By 2050, there will likely be 200 million climate refugees, according to the International Organization for Migration in Geneva, citing research by Oxford University. Oxfam, among others, it alarmed by the nearer term. It warns: “The predicted scale of humanitarian need by 2015 could completely overwhelm current capacity to respond to emergencies – unless the world acknowledges and responds to the growing threat.”

So will it? Some signs are discouraging. Americans questioned in a January survey by the Pew Research Center put global warming at the bottom of a list of 20 priorities. The top three were the economy, jobs and terrorism. “Helping the poor” was ranked 11th. Tackling “moral decline” was 13th. Climate change was a distraction, viewed as a marginal issue related to either the environment (rainforests, polar bears) or foreign policy (oil, China) and not for what it really is: a matter of human survival.

Bangladeshis will be among the first to be affected by the decisions made, or not, at the United Nations climate change conference in Copenhagen in December. Rich countries are the least affected by a problem they have done the most to cause. But the Global Humanitarian Forum, run by former U.N. Secretary-General Kofi Annan, calculates they have pledged only $400 million to help poor countries adapt. This, its report notes, is less than the German state of Baden-Württemberg plans to spend on strengthening its flood defenses. California projects $14 billion in costs to shore up its own coastline. Upgrading the Thames Flood Barrier is expected to require $42 billion.

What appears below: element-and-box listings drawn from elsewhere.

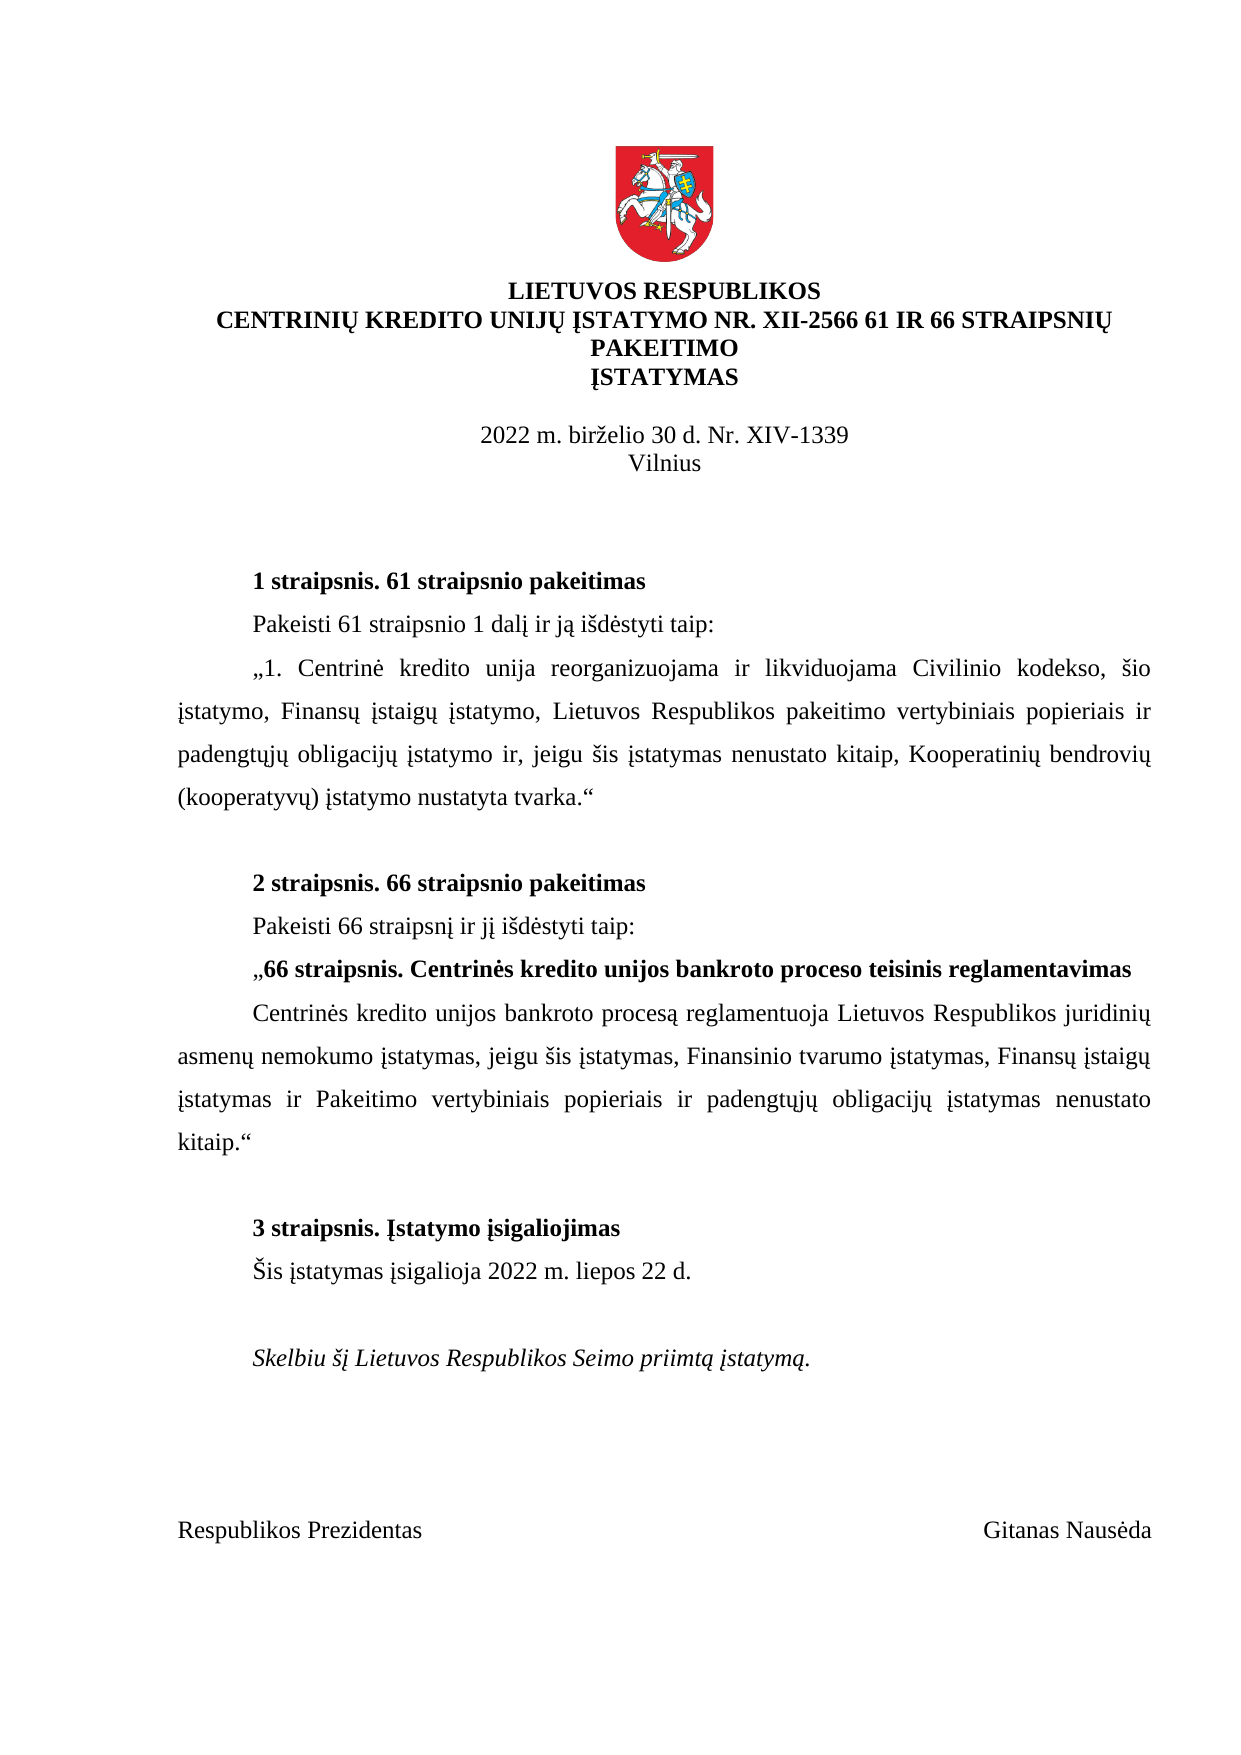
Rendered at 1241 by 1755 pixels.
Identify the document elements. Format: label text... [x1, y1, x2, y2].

text 2 straipsnis. 66 straipsnio pakeitimas [177, 868, 1152, 897]
text 2022 m. birželio 30 d. Nr. XIV-1339 [177, 420, 1152, 448]
text CENTRINIŲ KREDITO UNIJŲ ĮSTATYMO NR. XII-2566 61 IR 66 STRAIPSNIŲ PAKEITIMO [177, 305, 1152, 362]
text Vilnius [177, 448, 1152, 477]
text „66 straipsnis. Centrinės kredito unijos bankroto proceso teisinis reglamentavimas [177, 954, 1152, 983]
text Pakeisti 61 straipsnio 1 dalį ir ją išdėstyti taip: [177, 609, 1152, 638]
text 3 straipsnis. Įstatymo įsigaliojimas [177, 1213, 1152, 1242]
text ĮSTATYMAS [177, 362, 1152, 391]
text LIETUVOS RESPUBLIKOS [177, 276, 1152, 305]
text Skelbiu šį Lietuvos Respublikos Seimo priimtą įstatymą. [177, 1343, 1152, 1371]
text Respublikos Prezidentas Gitanas Nausėda [177, 1515, 1152, 1544]
text Centrinės kredito unijos bankroto procesą reglamentuoja Lietuvos Respublikos juridinių asmenų nemokumo įstatymas, jeigu šis įstatymas, Finansinio tvarumo įstatymas, Finansų įstaigų įstatymas ir Pakeitimo vertybiniais popieriais ir padengtųjų obligacijų įstatymas nenustato kitaip.“ [177, 998, 1152, 1156]
text Pakeisti 66 straipsnį ir jį išdėstyti taip: [177, 911, 1152, 940]
text „1. Centrinė kredito unija reorganizuojama ir likviduojama Civilinio kodekso, šio įstatymo, Finansų įstaigų įstatymo, Lietuvos Respublikos pakeitimo vertybiniais popieriais ir padengtųjų obligacijų įstatymo ir, jeigu šis įstatymas nenustato kitaip, Kooperatinių bendrovių (kooperatyvų) įstatymo nustatyta tvarka.“ [177, 653, 1152, 811]
text Šis įstatymas įsigalioja 2022 m. liepos 22 d. [177, 1256, 1152, 1285]
text 1 straipsnis. 61 straipsnio pakeitimas [177, 566, 1152, 595]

Will Bangladesh become what Saleemul Huq and others hope: a laboratory for adaptation, a global cause? Or will it be a wretched sideshow to the industrialized world’s struggle to protect its own cities, crops, and coastlines? The answer will provide a measure of the rich world’s conscience. Major polluters have a “great responsibility” to protect the world’s poorest, IPCC chairman Rajendra Pachauri wrote recently. Countries such as Bangladesh are “a warning signal of the greater suffering that lies in store for the rest of us if we fail to tackle climate change together.”

BEFORE leaving Bangladesh, I walk across one of its largest rivers. We are in the parched west, in the old town of Rajshahi. It is on the banks of the Padma, or rather was before the Farakka Barrage. During the dry season, the Padma is a puddle, a strip of water glimpsed beyond a vast riverbed of dunes.

I set out towards the water. It is late afternoon. This is Bangladesh, so even here, where the mighty Padma once flowed, there are crowds of people – strolling families, courting couples, boys playing cricket. I try to imagine millions of refugees one day taking this same route to escape hunger, thirst, and disease. But that’s impossible.

The air is cool and scented with ripening paddy. It is easy to forget that we are all strolling across the scene of an environmental catastrophe. It is easy to get distracted.